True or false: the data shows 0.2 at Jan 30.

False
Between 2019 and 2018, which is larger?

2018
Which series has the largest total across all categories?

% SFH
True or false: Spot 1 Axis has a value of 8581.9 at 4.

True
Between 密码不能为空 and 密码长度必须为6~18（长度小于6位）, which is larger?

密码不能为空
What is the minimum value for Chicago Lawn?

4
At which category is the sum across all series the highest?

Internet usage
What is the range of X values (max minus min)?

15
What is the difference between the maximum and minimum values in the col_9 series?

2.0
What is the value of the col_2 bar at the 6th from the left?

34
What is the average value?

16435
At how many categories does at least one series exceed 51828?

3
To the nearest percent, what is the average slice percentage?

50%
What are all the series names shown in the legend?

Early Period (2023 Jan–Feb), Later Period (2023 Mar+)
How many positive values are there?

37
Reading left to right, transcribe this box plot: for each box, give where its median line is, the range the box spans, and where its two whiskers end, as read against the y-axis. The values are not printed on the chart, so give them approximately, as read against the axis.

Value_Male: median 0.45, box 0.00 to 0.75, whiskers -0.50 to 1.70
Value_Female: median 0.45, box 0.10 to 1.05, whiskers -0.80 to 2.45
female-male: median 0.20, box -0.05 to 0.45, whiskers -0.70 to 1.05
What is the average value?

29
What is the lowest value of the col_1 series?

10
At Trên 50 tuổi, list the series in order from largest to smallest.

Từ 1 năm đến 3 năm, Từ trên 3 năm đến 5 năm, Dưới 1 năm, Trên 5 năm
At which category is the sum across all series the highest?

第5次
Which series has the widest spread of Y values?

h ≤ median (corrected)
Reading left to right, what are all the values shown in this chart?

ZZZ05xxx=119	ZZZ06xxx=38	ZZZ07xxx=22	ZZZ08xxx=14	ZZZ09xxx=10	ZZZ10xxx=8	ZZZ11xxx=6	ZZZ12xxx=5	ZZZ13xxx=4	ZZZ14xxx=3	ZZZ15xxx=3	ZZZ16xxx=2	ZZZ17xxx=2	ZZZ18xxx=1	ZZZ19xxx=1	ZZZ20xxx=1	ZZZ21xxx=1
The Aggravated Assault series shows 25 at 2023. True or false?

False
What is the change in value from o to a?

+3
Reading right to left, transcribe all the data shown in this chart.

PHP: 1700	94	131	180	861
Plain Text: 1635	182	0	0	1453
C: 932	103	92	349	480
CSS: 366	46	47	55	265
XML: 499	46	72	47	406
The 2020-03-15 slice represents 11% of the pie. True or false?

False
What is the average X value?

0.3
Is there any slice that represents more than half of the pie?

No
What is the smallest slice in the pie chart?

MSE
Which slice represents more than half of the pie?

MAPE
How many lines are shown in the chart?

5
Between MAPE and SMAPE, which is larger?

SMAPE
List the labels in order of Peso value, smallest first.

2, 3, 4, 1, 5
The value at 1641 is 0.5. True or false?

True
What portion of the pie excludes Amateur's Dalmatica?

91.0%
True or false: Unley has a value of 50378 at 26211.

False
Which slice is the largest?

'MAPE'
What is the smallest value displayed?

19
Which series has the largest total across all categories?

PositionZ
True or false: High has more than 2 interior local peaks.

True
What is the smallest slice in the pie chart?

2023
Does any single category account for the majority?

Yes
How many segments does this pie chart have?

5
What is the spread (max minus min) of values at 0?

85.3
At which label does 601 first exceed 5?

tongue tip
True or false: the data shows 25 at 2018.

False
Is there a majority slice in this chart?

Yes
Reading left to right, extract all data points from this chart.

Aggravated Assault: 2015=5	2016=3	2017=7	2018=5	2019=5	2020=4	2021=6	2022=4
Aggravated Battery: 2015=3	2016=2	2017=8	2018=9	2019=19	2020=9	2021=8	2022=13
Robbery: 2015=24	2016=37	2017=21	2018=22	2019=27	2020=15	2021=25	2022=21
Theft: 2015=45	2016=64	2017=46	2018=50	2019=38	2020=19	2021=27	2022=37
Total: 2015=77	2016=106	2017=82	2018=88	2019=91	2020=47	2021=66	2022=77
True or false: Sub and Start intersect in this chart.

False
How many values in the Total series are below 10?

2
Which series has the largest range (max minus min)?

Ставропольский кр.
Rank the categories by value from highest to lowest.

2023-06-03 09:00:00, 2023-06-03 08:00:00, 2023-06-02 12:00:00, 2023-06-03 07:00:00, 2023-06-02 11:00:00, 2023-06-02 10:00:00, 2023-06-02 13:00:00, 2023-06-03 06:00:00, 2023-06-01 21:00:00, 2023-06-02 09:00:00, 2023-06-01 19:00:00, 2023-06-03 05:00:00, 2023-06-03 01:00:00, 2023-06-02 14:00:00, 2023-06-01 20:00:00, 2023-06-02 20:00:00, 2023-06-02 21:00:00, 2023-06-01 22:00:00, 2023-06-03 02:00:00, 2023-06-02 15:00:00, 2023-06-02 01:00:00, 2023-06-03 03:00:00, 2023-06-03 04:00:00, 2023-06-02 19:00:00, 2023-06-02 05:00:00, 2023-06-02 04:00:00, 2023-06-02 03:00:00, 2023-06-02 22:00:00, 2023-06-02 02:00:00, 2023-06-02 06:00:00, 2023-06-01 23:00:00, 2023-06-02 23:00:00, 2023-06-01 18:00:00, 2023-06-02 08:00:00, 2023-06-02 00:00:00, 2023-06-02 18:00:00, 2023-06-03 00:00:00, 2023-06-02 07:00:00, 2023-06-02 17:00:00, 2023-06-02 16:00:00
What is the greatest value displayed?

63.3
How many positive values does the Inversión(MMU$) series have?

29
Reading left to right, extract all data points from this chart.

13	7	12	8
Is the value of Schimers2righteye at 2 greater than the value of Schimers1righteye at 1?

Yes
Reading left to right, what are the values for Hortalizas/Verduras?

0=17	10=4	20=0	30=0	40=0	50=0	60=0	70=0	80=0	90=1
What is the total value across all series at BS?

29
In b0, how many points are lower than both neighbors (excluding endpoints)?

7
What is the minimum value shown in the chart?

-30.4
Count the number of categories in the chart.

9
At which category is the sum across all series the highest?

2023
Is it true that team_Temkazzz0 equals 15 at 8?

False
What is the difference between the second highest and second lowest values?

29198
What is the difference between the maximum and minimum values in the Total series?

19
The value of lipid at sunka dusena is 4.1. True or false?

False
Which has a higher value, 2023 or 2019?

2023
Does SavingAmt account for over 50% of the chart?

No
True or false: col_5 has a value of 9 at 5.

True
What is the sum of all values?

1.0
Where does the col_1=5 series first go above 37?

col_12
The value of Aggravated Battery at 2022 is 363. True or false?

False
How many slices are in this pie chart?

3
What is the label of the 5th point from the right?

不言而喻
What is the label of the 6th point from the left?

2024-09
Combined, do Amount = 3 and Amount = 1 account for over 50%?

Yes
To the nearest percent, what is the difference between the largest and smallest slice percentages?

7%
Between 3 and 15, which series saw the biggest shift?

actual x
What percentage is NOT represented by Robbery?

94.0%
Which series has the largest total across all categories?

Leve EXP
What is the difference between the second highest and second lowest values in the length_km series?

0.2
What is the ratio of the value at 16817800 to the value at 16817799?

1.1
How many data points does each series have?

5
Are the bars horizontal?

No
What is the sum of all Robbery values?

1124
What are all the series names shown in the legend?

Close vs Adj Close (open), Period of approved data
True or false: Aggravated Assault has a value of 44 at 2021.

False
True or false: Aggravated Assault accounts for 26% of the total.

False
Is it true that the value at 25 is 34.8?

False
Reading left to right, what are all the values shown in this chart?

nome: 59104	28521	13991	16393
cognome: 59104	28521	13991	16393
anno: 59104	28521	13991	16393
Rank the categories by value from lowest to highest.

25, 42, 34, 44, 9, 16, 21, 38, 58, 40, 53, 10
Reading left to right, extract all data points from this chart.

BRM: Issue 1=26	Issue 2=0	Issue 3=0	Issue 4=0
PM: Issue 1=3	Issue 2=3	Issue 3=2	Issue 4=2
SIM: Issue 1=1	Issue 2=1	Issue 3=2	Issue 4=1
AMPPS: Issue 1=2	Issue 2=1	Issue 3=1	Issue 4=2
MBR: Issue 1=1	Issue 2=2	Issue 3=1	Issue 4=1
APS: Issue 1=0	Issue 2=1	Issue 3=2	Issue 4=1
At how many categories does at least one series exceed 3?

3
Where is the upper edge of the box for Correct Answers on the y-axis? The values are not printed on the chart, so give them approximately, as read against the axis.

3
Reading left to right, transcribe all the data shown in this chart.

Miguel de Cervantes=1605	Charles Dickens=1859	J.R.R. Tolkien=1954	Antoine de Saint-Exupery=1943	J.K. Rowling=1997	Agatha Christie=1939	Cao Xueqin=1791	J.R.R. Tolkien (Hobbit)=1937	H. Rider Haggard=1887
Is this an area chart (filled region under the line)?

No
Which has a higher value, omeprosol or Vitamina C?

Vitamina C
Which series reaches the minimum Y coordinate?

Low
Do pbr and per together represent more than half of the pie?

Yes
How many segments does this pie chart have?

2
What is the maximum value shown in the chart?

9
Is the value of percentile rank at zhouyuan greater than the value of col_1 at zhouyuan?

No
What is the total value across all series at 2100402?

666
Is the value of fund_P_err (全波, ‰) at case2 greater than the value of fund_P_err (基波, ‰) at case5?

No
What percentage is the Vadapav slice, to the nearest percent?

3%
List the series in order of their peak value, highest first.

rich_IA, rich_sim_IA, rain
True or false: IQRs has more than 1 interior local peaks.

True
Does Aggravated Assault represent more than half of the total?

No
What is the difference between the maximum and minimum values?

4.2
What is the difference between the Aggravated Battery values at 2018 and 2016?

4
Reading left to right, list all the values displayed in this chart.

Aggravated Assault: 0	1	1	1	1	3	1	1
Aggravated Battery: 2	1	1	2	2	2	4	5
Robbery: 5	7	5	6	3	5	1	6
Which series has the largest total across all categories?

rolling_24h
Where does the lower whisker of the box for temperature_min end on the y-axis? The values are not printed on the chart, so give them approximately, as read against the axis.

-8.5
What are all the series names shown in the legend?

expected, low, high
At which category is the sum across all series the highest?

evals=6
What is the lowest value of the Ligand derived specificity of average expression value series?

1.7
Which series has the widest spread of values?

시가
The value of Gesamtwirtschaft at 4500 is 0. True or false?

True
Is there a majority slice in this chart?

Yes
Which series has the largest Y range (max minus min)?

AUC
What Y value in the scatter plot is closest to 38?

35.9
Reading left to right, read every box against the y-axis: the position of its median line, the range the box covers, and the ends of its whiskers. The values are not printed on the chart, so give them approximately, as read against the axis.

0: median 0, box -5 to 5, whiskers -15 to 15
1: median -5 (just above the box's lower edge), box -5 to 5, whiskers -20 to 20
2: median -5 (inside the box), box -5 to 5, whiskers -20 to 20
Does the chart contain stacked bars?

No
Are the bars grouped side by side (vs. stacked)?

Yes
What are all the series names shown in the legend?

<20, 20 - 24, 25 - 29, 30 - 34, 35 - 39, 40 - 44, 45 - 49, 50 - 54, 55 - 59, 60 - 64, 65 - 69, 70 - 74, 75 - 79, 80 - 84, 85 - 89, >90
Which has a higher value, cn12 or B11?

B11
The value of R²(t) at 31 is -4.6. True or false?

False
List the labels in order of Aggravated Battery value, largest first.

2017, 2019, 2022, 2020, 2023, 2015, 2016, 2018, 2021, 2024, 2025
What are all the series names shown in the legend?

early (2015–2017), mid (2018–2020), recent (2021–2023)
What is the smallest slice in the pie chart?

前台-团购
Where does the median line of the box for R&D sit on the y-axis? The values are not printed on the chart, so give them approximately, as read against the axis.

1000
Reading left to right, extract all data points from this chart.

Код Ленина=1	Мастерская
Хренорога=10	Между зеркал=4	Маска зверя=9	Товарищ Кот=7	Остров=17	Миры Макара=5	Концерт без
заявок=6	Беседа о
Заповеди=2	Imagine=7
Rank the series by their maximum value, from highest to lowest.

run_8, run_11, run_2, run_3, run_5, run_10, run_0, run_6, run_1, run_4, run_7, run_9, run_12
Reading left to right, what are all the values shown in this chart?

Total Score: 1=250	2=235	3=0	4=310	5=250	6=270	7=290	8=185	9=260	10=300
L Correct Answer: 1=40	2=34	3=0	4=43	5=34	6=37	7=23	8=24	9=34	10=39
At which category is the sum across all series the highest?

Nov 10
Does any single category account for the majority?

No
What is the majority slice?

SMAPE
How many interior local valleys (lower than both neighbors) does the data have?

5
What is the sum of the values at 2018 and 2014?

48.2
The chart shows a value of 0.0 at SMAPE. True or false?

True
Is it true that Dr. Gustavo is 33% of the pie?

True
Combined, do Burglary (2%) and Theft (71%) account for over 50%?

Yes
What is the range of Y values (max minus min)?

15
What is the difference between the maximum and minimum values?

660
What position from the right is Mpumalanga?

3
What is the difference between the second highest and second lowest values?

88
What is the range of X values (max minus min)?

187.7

Try it: Copy the records above word for word, starting from their first line and ending with the line that contains "True or false: Spot", including both of those lines.

Output for this exercise:
True or false: the data shows 0.2 at Jan 30.

False
Between 2019 and 2018, which is larger?

2018
Which series has the largest total across all categories?

% SFH
True or false: Spot 1 Axis has a value of 8581.9 at 4.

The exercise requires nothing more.